We tie the rest of the behavior into the binary: "object in range or not?" then "when?"
Every loop we’re checking how long ago an object was last seen. If something is in range, we record the timestamp where it appeared and use a few rules to inform the eyes.
If the object was seen in the last 2 seconds, we set the eyes to happy. If it’s been greater than 2 seconds but less than 5, eyes to sad and any longer than that eyes back to neutral.
Step 6: Assembly
Adding the PVC pole
We will need to make a cut with the dremel into the PVC. Lay the PVC into the back of the face and line it up about an inch from the top. You will want to cut out a section so there is no PVC covering the eyes. With a sharpie, make an outline for this cut. Using a plastic blade for the dremel, make this cut and test to see if it has cleared the eye area. This step is a bit of a guess and check and does not have to be very precise since it will be on the back of the head.

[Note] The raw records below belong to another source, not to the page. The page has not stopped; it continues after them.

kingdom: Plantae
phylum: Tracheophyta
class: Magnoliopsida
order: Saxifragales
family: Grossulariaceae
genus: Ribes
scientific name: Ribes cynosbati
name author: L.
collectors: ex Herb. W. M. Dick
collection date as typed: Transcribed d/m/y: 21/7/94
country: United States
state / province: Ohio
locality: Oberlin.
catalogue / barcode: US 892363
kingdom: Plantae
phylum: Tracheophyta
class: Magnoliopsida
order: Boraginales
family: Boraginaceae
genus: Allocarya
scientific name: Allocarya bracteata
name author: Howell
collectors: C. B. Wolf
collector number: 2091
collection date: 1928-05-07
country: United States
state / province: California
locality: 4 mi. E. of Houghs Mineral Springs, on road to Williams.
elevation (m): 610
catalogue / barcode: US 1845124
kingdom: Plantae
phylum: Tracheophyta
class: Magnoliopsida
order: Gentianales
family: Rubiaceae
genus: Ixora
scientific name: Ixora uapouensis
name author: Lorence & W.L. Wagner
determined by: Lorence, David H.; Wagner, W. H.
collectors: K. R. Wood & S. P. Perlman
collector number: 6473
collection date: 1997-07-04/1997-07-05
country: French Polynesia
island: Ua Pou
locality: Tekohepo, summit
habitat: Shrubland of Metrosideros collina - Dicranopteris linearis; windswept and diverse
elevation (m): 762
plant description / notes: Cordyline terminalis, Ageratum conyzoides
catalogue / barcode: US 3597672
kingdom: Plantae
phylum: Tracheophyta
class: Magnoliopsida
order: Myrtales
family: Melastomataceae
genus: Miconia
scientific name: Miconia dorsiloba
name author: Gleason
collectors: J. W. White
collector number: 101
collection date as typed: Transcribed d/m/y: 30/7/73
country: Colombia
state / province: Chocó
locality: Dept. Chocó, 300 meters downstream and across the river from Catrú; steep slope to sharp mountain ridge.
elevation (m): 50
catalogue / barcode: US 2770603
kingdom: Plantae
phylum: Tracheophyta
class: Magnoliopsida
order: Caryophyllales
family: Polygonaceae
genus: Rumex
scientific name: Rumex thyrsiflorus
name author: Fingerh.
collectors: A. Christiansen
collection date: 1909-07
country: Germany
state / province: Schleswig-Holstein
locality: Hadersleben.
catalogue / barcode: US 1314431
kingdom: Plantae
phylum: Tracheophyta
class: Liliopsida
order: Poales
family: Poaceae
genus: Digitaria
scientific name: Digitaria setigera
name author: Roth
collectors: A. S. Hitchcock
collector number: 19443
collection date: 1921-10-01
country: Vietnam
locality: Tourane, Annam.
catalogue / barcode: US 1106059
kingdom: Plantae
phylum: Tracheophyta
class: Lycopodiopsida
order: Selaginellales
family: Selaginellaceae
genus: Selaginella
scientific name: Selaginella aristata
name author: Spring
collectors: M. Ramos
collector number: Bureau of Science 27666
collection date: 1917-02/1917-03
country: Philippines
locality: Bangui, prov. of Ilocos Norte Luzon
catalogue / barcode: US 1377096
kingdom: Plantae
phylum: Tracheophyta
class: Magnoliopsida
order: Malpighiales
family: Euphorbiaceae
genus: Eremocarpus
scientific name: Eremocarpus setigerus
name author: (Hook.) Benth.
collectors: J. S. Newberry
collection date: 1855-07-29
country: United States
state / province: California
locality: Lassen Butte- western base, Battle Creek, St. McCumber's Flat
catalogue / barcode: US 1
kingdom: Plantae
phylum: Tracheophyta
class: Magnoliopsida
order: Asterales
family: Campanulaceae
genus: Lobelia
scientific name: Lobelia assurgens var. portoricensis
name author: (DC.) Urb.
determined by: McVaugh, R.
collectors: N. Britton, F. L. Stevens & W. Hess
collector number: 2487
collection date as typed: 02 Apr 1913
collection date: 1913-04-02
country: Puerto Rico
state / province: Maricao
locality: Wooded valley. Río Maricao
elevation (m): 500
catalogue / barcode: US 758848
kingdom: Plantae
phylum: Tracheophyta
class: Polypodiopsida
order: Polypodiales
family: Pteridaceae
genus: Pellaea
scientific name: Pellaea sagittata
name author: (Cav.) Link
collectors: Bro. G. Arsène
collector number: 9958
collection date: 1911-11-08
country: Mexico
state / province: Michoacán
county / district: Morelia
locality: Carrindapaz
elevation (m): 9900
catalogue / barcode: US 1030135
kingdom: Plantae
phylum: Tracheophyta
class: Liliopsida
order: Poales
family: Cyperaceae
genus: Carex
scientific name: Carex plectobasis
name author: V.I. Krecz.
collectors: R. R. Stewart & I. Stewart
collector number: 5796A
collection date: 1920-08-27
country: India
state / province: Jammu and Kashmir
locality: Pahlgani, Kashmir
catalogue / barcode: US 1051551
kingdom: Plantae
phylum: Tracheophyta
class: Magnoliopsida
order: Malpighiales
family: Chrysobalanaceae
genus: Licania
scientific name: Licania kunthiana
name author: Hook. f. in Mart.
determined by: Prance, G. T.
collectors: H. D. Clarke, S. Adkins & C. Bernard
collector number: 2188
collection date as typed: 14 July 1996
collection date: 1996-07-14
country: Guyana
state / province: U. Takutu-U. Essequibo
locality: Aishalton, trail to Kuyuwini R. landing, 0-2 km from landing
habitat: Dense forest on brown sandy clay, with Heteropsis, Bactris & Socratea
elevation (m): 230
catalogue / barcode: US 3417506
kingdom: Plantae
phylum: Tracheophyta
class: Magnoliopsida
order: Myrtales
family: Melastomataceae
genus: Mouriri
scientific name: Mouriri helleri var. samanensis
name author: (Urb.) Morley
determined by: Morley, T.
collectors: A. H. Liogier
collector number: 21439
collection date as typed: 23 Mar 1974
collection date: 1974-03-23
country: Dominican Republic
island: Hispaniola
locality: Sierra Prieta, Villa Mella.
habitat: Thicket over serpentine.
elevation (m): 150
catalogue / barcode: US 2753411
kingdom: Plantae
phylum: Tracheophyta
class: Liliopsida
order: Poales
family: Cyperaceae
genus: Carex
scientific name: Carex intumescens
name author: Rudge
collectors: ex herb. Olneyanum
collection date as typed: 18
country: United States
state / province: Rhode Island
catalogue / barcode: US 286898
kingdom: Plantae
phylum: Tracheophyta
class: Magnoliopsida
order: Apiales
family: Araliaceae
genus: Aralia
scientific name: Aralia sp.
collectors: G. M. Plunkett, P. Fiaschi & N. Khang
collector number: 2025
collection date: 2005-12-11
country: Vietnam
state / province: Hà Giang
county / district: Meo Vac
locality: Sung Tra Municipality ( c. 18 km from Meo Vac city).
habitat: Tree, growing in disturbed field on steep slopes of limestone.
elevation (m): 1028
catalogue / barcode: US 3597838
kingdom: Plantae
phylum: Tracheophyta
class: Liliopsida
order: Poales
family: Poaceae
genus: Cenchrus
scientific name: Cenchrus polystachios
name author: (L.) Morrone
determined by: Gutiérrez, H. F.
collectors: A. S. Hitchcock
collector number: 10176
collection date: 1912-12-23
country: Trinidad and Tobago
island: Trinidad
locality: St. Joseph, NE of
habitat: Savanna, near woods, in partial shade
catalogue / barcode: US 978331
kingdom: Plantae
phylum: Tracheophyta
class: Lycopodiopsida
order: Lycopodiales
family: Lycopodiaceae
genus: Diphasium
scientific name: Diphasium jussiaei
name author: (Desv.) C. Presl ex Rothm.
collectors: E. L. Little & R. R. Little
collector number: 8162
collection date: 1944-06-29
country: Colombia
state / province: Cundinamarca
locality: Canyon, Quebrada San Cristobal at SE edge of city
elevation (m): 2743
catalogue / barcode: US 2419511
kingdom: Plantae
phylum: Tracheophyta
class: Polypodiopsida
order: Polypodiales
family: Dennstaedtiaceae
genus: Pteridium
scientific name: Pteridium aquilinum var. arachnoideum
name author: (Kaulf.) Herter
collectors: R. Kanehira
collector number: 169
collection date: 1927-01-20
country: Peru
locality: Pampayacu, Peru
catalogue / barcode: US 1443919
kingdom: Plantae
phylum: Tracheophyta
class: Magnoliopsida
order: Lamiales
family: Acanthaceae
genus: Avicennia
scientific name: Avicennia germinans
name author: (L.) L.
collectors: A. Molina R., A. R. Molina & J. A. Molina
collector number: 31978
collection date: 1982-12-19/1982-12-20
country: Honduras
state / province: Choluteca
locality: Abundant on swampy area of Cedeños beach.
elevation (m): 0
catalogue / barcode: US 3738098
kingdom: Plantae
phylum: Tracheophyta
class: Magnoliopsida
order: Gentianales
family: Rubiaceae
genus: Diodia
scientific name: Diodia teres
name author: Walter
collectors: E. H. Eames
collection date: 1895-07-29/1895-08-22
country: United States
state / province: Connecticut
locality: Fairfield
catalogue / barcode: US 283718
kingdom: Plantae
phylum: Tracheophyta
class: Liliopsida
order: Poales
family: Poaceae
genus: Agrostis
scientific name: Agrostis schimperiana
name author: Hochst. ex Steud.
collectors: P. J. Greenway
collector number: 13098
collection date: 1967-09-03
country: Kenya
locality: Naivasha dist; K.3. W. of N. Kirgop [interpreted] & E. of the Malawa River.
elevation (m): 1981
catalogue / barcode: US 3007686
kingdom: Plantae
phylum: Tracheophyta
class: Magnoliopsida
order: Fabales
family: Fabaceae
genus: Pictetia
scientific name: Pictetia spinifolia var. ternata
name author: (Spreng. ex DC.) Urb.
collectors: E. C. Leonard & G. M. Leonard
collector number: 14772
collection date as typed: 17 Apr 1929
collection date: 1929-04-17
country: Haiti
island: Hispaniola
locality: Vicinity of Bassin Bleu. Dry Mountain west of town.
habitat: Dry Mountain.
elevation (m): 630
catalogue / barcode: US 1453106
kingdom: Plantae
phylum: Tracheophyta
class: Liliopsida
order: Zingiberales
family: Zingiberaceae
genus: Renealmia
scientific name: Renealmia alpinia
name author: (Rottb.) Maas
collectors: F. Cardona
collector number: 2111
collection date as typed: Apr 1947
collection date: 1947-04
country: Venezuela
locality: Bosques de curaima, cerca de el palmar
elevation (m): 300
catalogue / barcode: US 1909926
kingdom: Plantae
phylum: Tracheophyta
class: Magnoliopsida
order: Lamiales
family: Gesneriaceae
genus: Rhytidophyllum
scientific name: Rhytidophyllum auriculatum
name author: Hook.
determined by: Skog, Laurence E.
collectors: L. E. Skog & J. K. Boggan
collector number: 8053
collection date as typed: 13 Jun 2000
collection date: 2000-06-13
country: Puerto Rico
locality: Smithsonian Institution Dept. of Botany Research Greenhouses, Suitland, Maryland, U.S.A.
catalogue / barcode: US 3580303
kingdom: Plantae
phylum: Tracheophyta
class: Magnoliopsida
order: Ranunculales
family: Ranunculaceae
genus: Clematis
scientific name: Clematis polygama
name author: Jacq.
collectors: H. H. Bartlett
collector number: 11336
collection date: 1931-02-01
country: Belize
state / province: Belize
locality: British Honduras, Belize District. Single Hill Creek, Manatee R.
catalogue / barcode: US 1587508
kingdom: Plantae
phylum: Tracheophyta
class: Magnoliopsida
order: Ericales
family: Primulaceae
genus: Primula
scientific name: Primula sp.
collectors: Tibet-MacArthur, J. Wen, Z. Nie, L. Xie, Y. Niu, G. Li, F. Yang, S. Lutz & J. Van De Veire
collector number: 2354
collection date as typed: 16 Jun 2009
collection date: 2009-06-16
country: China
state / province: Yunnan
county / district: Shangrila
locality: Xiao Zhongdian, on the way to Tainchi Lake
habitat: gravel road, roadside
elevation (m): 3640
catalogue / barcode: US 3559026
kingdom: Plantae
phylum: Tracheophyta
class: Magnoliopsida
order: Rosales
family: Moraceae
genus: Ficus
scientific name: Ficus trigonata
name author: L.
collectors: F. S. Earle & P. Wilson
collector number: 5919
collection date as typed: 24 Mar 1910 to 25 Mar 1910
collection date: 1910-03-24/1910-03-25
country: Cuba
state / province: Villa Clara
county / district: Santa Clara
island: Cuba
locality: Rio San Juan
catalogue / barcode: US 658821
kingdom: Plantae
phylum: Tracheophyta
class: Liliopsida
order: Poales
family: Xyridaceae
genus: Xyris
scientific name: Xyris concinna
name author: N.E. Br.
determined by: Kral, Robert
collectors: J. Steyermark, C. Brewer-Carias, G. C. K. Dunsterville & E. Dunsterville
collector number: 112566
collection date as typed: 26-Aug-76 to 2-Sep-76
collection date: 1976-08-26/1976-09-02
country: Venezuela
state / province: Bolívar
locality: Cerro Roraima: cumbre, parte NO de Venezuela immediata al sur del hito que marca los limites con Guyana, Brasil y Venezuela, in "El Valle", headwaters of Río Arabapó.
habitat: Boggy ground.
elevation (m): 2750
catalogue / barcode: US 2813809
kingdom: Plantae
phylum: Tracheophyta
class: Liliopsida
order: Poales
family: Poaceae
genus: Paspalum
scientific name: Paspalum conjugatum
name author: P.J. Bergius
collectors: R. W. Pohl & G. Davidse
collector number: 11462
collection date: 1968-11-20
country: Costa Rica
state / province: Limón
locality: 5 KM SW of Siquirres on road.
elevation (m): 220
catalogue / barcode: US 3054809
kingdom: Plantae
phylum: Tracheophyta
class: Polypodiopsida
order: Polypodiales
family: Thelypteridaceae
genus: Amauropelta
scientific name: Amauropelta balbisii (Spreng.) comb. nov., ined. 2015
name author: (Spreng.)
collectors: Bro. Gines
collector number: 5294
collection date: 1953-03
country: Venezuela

To attach the PVC, add a small shim with wood glue to the top and bottom of the face and secure it with one screw in each place. For the bottom of the face. We counter-sunk a hole through the top of the PVC to allow us to put a shorter screw from the back of the PVC into the shim. Make sure your screws do not go through the front of the face!
Adding the eyelids
Glue the side of the servo to the top of the PVC as shown in the picture. Bend two wires into the shape shown and hot glue them at 3.25" and 5.35" from the top of the bar attached to the servo. Cut the pieces from the eyelid file and attach them to these wires with hot glue. We cut them out of cardboard with an exacto knife but you can also cut them from scrap hardboard. The rectangular ones are for the bottom lid and the beveled ones are for the top. Make sure they are positioned in a way that they can move about an inch and a half without scrapping the inside of the mask. The flexible wires allow them to be adjusted as needed.
Attaching the LEDs
Attach a 8" x .5" piece of scrap hardboard across the back of the head about 4" from the top. Tape one LED directly behind each of the eyes and run the excess cable down the PVC so it can be attached into the base. Drape the wires from the servo over this piece of hardboard and then run it though the PVC as well.
Pull the wires for the servo and LEDs through the pipe and through the top of the base. Wire them both the ground, power, and signal pin with the given diagram (Servo signal pin=6 and LED pin=9). Then place the top piece on the box and the pipe in the hole. The assembly is now complete!